Pada Juli 1947, Kemlu memindahkan kantor ke Yogyakarta sebagai akibat adanya agresi militer Belanda. Di Yogyakarta, Kemlu semula berada di Jl Terban Taman no 8 dan kemudian pindah ke Jl Mahameru no 11. Kegiatan Kemlu di Yogyakarta difokuskan untuk memfasilitasi berbagai perundingan, terutama aktivitas KTN.
KTN kemudian memelopori Perundingan Renville pada 8 Desember 1947 yang menghasilkan pengakuan de facto Indonesia dengan wilayah yang lebih sempit. Di dalam negeri, hasil perundingan mendapat penentangan dari beberapa pihak. PKI di bawah Muso menyatakan pemberontakan Madiun pada September 1948. Sebelumnya PM Amir Syarifuddin yang menandatangani Perjanjian Renville juga mengundurkan diri dan membelot karena kekecewaan terhadap PNI dan Masyumi. Hal ini merupakan tantangan berat bagi diplomasi Indonesia.
Diplomasi Indonesia tidak berhenti meski Belanda merebut ibu kota Yogyakarta pada 19 Desember 1949. Sesaat sebelum ditawan, Menlu Agus Salim sempat mengirim mandat kepada LN Palar, Dr Soedarsono, dan Mr Maramis untuk terus berdiplomasi di luar negeri. Ketiga diplomat inilah (dan PDRI Bukittinggi) yang berjasa menyiarkan Serangan Umum 1 Maret 1949 ke Birma, New Delhi, dan seluruh dunia, hingga ke Markas Besar PBB, New York. Akibatnya, PBB memrakarsai perundingan Indonesia dengan Belanda di mana delegasi Indonesia dipimpin Mohammad Roem pada April 1949. Perundingan ini menyepakati diadakannya Konferensi Meja Bundar (KMB) yang pada akhirnya mengakui kedaulatan Indonesia. Tidak lama setelah itu, Indonesia masuk menjadi anggota PBB.
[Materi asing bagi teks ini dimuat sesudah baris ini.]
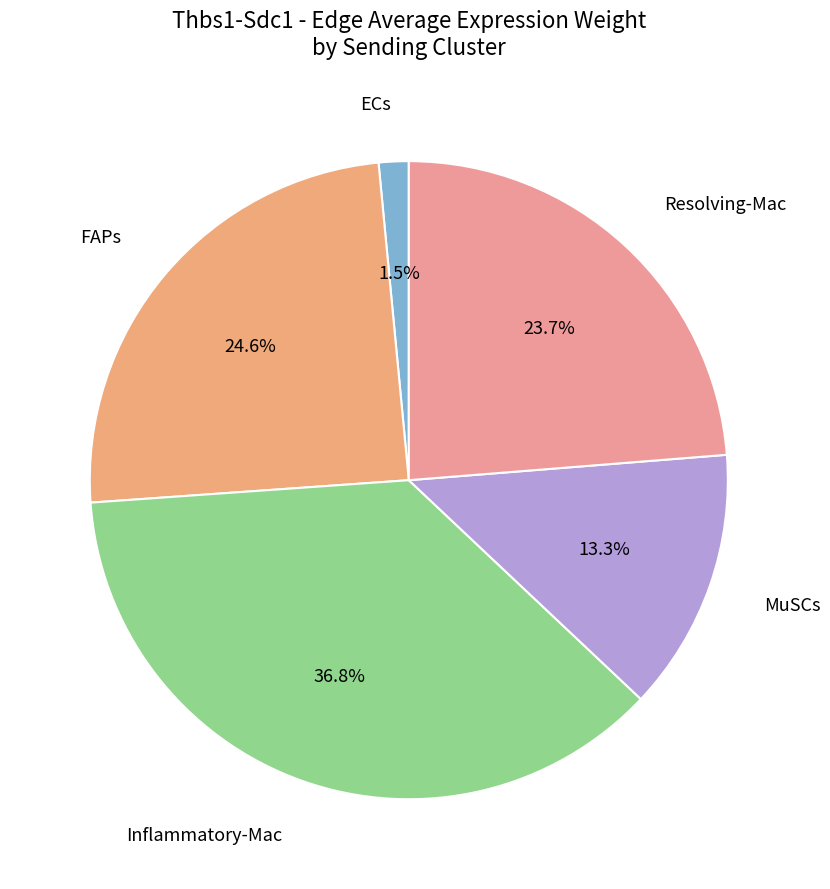

Rank the categories by value from highest to lowest.

Inflammatory-Mac, FAPs, Resolving-Mac, MuSCs, ECs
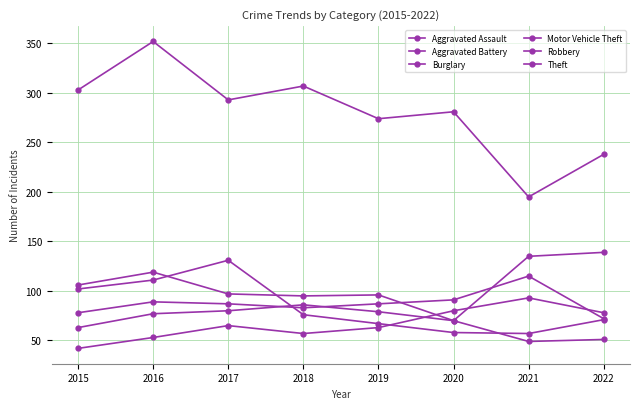

Which category has the lowest value across all series?

2015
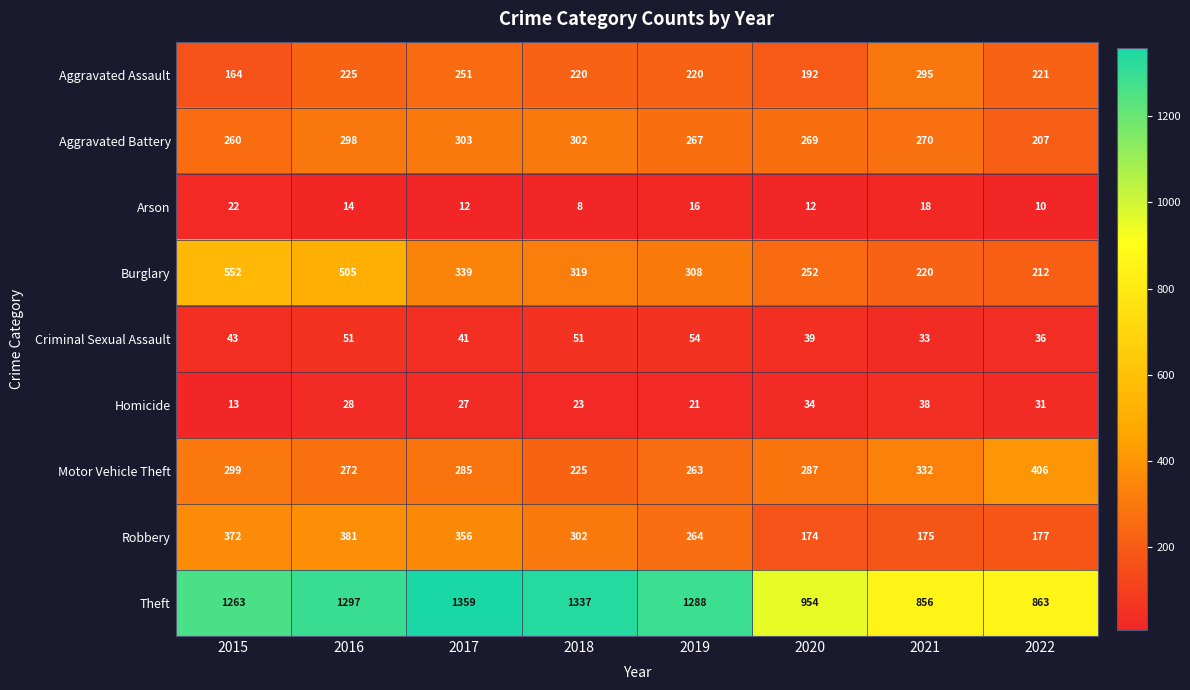

Is it true that Criminal Sexual Assault equals 43 at 2015?

True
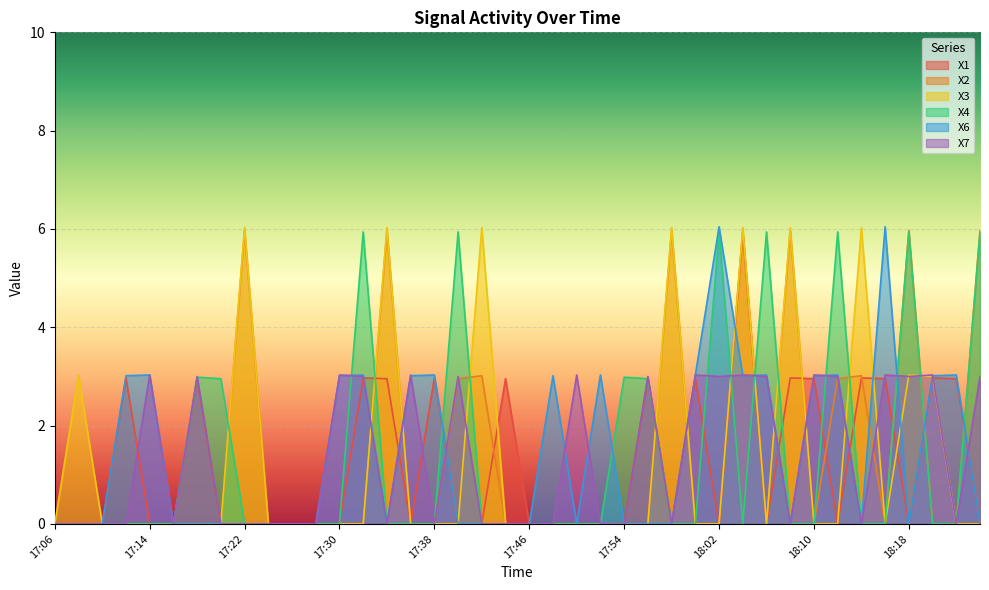

Which has a higher value, 17:38 or 17:48?

17:38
Proses diplomasi Indonesia yang penuh tantangan, baik dari dinamika domestik, ancaman arogansi Belanda, maupun tatanan internasional yang tidak kondusif, telah membuat diplomasi Indonesia menjadi matang dalam kebeliaannya. Sejak awal terlihat bahwa diplomasi Indonesia memainkan peran yang independen, jelas, tegas, dan berwibawa. Dengan politik luar negeri yang bebas dan aktif, Indonesia tidak mudah terjebak dalam konstelasi konflik global. Meski berjuang melawan kolonialisme, bukan berarti Indonesia memihak pada komunisme. Bahkan, selain memberantas PKI, Indonesia justru memilih Australia, yang merupakan sekutu blok liberalis, untuk menjadi anggota KTN.
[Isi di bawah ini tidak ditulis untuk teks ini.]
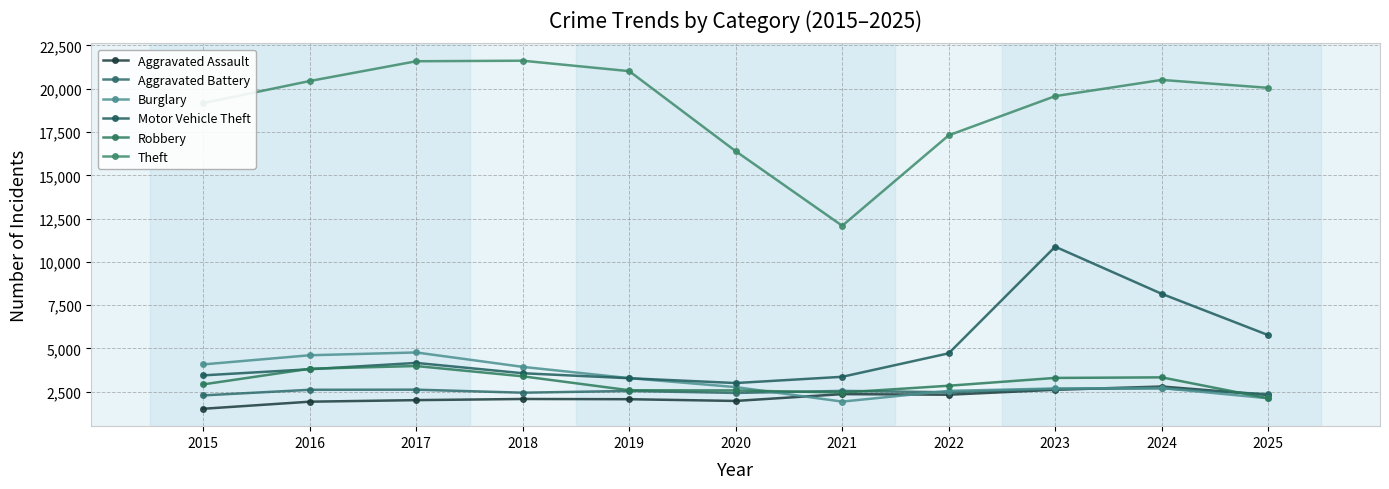

What is the spread (max minus min) of values at 2018?

19545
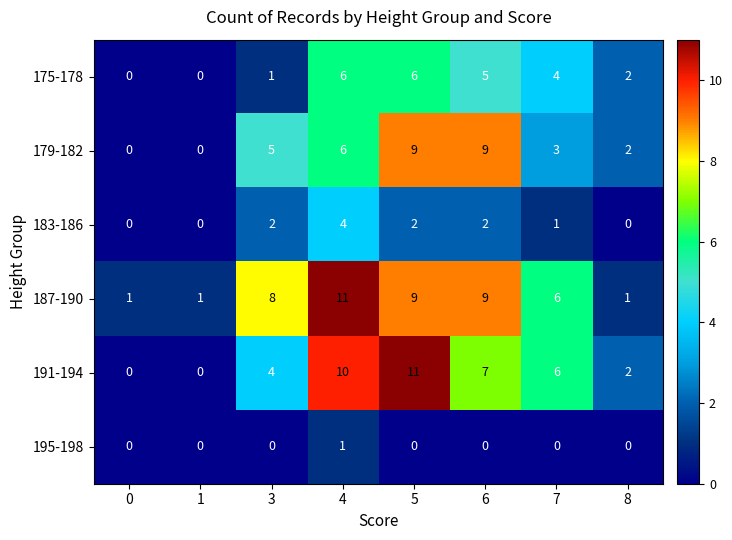

What is the greatest value displayed?

11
Diplomasi Indonesia juga mengajarkan bahwa konflik tidak harus diselesaikan dengan kekerasan, tetapi bisa juga melalui perundingan. Diplomat Indonesia sekarang juga harus meneladani kebersahajaan, kegigihan, kecakapan, dan semangat diplomat era kemerdekaan. Pada Konferensi Asia Afrika 1955 misalnya, Ali Sastroamijoyo dan Roeslan Abdulgani harus rela menggunakan jasnya untuk mengepel lantai karena atap Gedung Merdeka yang bocor. Terlihat bahwa keterbatasan dan segala tantangan tidaklah menjadi hambatan bagi diplomasi era itu.
Perjuangan LN Palar dan Dr Soedarsono di PBB pun sangat besar. Diplomat Indonesia di PBB bertahun-tahun gigih memperjuangan hak dari bangsa-bangsa terjajah untuk menentukan nasibnya sendiri yang kemudian baru diakui PBB pada tahun 1960 melalui Resolusi PBB Nomor 1514.
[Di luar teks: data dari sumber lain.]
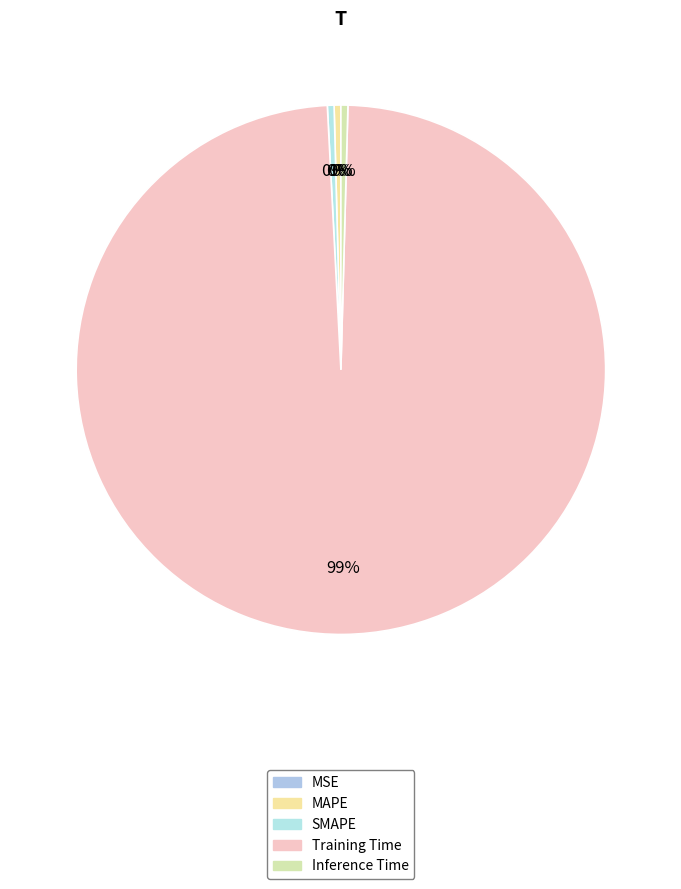

To the nearest percent, what is the difference between the Training Time and Inference Time slice percentages?

98%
Membuka album kenangan diplomasi Indonesia harusnya tidak hanya melulu mempelajari fakta historis. Lebih dari itu, sisi-sisi perjuangan diplomasi era kemerdekaan harus mengilhami diplomat-diplomat Indonesia secara individu maupun Deplu secara kolektif untuk menunjukkan diplomasi perjuangan yang sejati.